| DATA |
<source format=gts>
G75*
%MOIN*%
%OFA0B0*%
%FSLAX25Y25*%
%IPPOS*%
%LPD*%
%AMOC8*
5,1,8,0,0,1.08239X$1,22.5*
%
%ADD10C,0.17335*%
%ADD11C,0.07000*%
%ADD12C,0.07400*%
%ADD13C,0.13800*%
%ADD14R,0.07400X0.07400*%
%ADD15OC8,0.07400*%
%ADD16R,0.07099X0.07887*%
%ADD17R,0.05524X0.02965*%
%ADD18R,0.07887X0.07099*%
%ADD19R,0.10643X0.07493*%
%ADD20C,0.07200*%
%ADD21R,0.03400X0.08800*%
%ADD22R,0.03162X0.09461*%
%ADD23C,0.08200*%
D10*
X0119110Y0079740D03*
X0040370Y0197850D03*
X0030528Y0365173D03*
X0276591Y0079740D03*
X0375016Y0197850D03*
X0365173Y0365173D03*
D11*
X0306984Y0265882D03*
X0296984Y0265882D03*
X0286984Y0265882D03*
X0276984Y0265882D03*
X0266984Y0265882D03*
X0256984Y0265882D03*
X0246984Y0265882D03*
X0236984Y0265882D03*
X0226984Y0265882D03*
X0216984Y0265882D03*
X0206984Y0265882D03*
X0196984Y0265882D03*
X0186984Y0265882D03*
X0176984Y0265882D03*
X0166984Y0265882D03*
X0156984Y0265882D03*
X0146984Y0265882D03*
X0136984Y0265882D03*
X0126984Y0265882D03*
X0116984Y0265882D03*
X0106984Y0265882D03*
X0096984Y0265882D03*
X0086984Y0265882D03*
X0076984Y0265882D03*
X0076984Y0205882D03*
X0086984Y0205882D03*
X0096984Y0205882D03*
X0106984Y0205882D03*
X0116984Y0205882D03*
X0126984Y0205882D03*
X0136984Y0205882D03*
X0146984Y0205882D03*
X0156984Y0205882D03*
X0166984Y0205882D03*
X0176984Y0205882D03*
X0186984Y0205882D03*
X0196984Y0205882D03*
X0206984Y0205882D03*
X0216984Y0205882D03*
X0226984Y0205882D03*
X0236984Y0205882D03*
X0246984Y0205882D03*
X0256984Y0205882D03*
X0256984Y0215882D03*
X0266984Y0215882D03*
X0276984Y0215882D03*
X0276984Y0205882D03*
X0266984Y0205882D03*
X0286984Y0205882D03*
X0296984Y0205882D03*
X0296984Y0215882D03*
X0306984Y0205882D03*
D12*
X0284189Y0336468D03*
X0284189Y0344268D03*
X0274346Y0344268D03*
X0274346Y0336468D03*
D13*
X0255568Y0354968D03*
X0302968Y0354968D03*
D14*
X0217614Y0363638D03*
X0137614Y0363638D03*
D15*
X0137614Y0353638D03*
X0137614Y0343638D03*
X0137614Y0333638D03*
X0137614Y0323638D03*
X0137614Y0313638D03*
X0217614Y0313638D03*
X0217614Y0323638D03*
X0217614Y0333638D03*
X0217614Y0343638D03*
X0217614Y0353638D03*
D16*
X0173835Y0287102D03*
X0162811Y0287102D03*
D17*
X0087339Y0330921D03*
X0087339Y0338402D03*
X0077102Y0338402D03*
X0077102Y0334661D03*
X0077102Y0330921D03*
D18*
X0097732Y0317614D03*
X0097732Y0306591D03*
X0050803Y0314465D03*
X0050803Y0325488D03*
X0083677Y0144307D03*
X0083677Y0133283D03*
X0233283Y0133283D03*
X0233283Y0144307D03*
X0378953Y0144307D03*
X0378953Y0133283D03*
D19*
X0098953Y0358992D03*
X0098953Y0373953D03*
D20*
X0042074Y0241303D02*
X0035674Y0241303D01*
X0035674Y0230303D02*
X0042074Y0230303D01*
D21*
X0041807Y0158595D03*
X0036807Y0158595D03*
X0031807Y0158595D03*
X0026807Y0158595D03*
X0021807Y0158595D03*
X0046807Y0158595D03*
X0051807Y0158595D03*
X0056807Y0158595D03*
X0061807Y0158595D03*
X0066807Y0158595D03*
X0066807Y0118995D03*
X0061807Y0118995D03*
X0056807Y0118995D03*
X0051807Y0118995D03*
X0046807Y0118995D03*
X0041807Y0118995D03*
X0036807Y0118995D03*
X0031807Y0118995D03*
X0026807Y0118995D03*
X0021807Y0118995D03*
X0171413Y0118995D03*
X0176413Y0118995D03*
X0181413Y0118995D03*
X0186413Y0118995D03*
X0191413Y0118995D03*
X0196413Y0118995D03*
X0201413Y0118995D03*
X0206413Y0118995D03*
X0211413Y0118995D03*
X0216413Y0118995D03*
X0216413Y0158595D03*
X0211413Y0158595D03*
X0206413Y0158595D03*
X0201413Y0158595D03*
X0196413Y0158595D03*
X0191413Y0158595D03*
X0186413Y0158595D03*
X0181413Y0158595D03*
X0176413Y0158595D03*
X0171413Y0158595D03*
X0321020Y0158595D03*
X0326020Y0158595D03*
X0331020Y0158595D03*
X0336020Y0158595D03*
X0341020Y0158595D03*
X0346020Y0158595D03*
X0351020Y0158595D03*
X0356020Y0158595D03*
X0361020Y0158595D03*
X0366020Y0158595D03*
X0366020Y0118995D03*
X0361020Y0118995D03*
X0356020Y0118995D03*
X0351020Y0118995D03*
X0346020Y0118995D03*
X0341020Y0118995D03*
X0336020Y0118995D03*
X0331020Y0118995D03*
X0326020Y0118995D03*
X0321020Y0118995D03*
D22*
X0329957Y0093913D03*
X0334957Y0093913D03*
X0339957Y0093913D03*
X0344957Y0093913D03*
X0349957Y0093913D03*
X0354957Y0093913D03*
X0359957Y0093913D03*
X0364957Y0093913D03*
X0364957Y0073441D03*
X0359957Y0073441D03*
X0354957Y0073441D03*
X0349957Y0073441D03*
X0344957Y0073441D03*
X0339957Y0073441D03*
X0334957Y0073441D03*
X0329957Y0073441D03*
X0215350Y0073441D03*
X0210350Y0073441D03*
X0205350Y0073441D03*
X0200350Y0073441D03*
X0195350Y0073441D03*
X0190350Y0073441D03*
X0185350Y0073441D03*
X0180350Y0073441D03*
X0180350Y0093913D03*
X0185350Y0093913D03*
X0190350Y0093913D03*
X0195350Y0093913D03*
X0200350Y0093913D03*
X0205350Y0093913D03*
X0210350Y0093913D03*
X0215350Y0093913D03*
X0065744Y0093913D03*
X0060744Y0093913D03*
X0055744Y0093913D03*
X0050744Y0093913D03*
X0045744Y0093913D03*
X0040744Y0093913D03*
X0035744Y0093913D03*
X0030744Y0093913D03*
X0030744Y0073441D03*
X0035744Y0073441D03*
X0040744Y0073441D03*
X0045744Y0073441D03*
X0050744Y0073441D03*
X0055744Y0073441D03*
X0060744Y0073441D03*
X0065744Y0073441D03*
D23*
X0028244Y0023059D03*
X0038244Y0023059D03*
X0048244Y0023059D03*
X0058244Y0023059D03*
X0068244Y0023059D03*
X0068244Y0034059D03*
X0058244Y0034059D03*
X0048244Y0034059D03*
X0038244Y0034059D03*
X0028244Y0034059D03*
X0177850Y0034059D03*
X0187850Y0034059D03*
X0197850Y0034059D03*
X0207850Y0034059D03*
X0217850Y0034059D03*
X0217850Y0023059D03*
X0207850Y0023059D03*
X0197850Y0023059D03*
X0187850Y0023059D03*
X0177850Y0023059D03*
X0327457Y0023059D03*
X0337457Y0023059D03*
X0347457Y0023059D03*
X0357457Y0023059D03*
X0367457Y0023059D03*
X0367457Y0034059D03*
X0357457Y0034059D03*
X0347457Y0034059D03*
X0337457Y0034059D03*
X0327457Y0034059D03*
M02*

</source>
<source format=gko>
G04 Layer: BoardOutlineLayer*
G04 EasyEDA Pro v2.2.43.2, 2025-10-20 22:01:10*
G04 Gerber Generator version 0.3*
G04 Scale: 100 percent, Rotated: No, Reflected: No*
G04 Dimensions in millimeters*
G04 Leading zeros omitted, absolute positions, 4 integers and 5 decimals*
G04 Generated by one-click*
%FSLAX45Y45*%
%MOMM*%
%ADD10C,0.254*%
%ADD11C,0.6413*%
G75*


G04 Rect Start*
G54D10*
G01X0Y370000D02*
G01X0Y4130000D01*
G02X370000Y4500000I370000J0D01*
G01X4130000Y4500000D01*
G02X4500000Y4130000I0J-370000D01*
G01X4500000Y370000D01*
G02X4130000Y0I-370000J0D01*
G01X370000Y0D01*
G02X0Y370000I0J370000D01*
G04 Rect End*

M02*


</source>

...

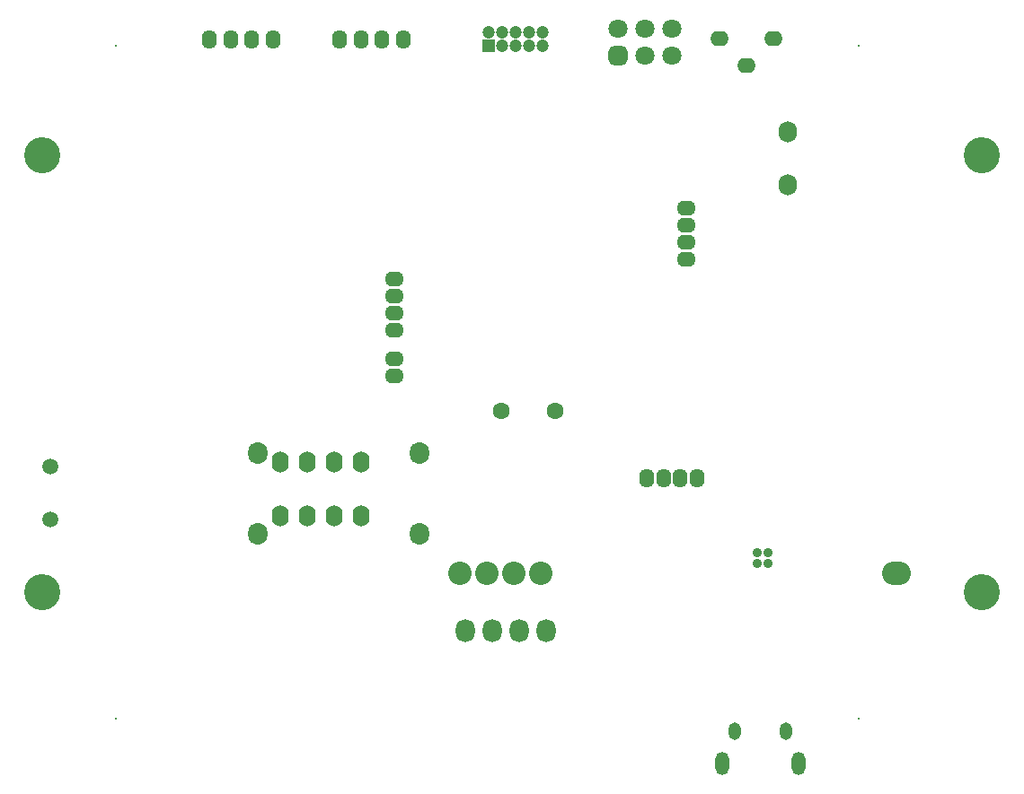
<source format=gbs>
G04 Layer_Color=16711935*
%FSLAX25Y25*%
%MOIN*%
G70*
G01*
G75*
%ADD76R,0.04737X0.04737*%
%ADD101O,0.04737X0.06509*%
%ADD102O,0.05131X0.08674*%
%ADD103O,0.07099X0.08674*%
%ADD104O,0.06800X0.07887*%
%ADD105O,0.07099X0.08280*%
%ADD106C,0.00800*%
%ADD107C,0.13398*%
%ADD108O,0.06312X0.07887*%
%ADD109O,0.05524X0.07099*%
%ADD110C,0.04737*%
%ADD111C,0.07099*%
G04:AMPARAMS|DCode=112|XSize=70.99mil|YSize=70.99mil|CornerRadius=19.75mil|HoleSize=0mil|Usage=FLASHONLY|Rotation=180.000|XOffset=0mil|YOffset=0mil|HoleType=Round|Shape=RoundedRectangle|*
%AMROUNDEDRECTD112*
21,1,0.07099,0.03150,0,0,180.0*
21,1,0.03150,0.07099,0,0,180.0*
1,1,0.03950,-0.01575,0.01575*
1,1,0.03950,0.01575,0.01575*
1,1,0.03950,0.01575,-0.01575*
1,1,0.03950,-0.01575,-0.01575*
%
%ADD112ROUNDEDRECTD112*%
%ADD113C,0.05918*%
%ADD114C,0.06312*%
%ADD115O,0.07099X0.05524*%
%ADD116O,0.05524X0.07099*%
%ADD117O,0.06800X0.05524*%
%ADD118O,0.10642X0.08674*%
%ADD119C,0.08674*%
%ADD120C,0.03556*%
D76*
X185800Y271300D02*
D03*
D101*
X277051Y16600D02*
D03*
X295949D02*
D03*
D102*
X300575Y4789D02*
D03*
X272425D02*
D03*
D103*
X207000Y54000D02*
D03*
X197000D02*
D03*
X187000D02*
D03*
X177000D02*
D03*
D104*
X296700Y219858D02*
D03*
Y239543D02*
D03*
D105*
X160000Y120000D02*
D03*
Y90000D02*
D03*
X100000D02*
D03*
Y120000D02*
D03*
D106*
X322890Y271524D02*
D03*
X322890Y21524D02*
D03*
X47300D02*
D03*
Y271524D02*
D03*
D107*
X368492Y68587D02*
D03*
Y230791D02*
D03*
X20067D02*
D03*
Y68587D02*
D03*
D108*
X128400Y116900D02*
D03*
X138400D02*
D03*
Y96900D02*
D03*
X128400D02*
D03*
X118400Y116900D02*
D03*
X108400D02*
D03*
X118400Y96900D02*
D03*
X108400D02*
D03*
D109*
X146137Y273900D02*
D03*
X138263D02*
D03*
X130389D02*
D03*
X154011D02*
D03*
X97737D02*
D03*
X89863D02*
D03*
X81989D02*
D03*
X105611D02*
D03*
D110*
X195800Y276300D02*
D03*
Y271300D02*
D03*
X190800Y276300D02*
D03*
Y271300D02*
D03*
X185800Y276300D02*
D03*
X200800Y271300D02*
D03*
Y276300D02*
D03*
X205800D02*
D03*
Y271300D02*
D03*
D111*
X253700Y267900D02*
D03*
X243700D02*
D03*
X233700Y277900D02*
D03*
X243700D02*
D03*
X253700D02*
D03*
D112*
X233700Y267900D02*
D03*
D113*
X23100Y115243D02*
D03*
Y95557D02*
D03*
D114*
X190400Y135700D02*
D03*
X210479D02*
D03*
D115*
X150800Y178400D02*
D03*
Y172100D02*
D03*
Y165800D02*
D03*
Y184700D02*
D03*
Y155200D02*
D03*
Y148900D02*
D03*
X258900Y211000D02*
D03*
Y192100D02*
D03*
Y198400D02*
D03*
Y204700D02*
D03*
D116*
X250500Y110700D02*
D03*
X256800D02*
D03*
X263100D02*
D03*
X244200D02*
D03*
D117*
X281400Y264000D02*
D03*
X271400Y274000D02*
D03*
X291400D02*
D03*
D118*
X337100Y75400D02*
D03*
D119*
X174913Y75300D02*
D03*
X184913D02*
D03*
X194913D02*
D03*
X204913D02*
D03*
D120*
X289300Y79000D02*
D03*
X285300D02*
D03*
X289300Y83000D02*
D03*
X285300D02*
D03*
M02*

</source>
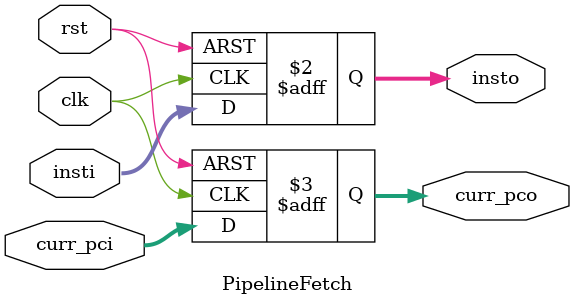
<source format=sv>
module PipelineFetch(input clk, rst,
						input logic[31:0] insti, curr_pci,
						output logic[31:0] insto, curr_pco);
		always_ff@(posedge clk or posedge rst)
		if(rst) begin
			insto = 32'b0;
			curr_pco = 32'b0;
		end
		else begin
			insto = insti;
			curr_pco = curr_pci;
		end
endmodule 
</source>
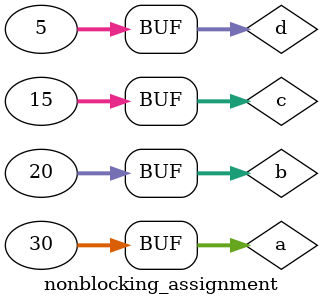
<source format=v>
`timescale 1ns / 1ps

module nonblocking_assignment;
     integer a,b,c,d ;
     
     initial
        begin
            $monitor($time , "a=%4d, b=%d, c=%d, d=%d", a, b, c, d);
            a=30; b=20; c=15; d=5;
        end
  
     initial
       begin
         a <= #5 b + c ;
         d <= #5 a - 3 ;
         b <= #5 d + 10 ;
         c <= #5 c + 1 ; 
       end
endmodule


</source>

| EXERCISE DETAILS |
Would you copy every line of the entries that includes the word "insto"?

| YOUR SOLUTION |
						output logic[31:0] insto, curr_pco);
			insto = 32'b0;
			insto = insti;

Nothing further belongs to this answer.